The H Word: Horror Is the Metal of Books

Around 2011 or so, I drove out to Fort Worth, Texas from my home in Dallas, about a forty-minute drive, to catch the “Finnish Metal Tour” that was coming through. The bands were Ensiferum (“Sword Bearing” in Latin or something to that effect), Finntroll (figureheads of the troll metal subgenre), Barren Earth, and Rotten Sound, who dutifully fulfilled their promise (in a good way—they’re grindcore, which is supposed to sound like shit).

The appointed theater for the show had gone under construction and the promoters were forced to find a new venue. The substitute spot was—and I swear to you this is true—a sheet metal-clad biker bar honkytonk. Rolling up to the place, I felt like the Gecko brothers must have on their approach to the seedy strip club in From Dusk Till Dawn.

I stepped inside. To my left was the bar and just past that, a pool table with torn felt. Across the peeling vinyl flooring to the right was a plywood stage. A greasy haze hung just below the ceiling. It smelled of smoke and liquor and possibilities. I breathed it in. It was going to be a night for the ages.

+++

Required action - According to the excerpt, what kind of place replaced the original theater as the venue for the show? Draw only on the excerpt for answers.

+++

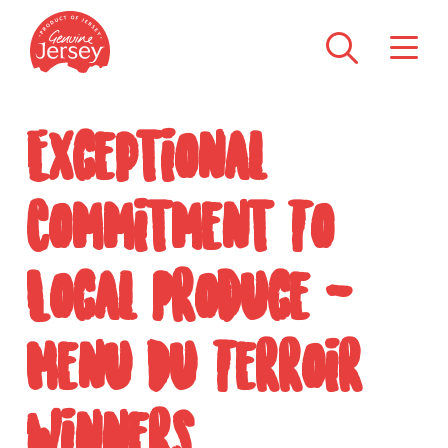
Exceptional
Commitment To
Local Produce -
Menu Du Terroir
Winners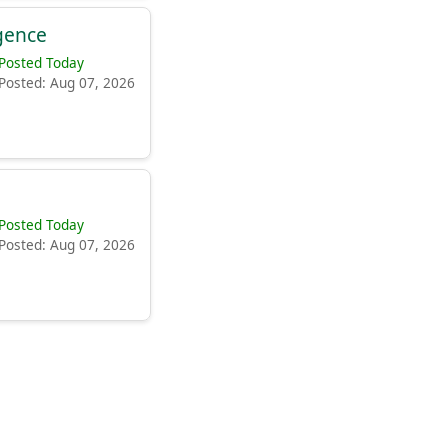
igence
Posted Today
Posted: Aug 07, 2026
Posted Today
Posted: Aug 07, 2026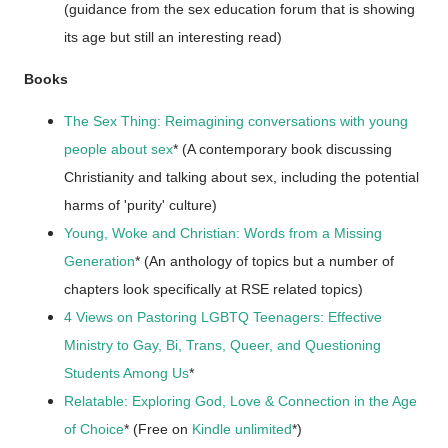
(guidance from the sex education forum that is showing
its age but still an interesting read)
Books
The Sex Thing: Reimagining conversations with young
people about sex
* (A contemporary book discussing
Christianity and talking about sex, including the potential
harms of 'purity' culture)
Young, Woke and Christian: Words from a Missing
Generation
* (An anthology of topics but a number of
chapters look specifically at RSE related topics)
4 Views on Pastoring LGBTQ Teenagers: Effective
Ministry to Gay, Bi, Trans, Queer, and Questioning
Students Among Us
*
Relatable: Exploring God, Love & Connection in the Age
of Choice
* (Free on
Kindle unlimited
*)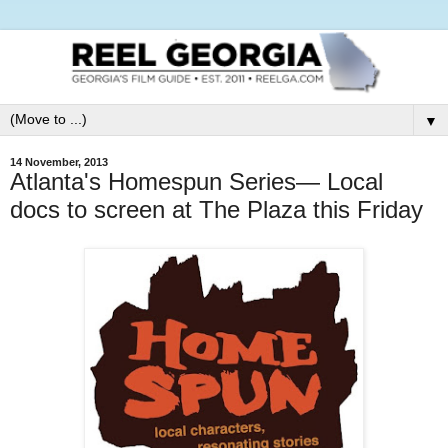
▼
14 November, 2013
Atlanta's Homespun Series— Local
docs to screen at The Plaza this Friday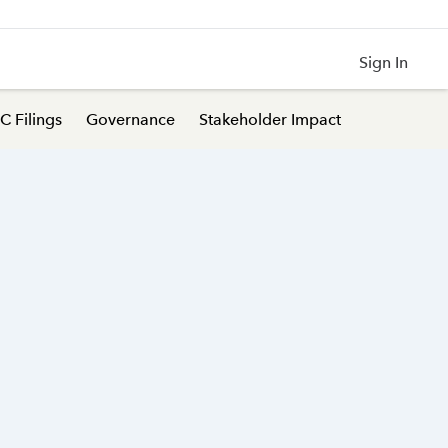
Sign In
C Filings
Governance
Stakeholder Impact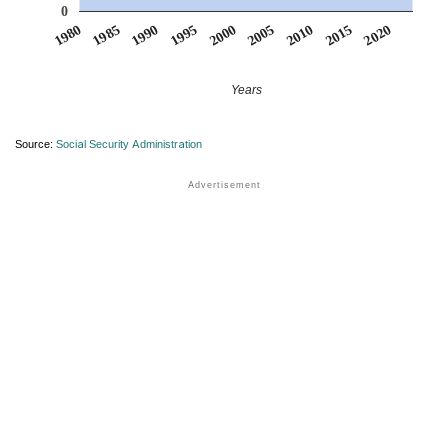
0
1990
1995
2000
2005
2010
1980
2015
1985
2020
Years
Source:
Social Security Administration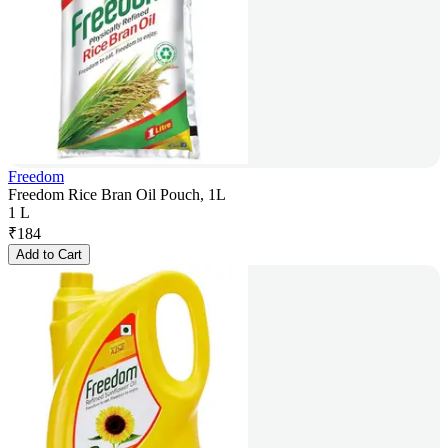
Freedom
Freedom Rice Bran Oil Pouch, 1L
1 L
₹
184
Add to Cart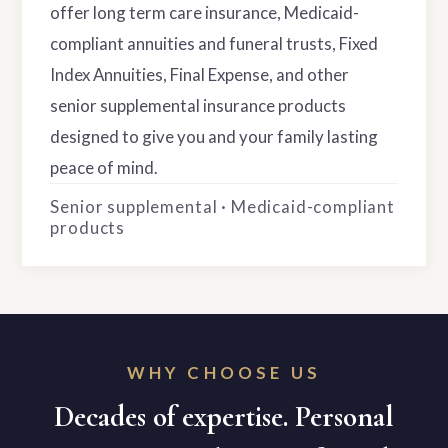
offer long term care insurance, Medicaid-
compliant annuities and funeral trusts, Fixed
Index Annuities, Final Expense, and other
senior supplemental insurance products
designed to give you and your family lasting
peace of mind.
Senior supplemental · Medicaid-compliant
products
WHY CHOOSE US
Decades of expertise. Personal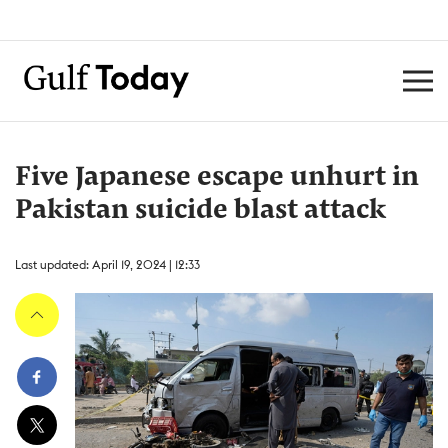
Five Japanese escape unhurt in
Pakistan suicide blast attack
Last updated: April 19, 2024 | 12:33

+++

Exercise response - A sheet metal-clad biker bar honkytonk.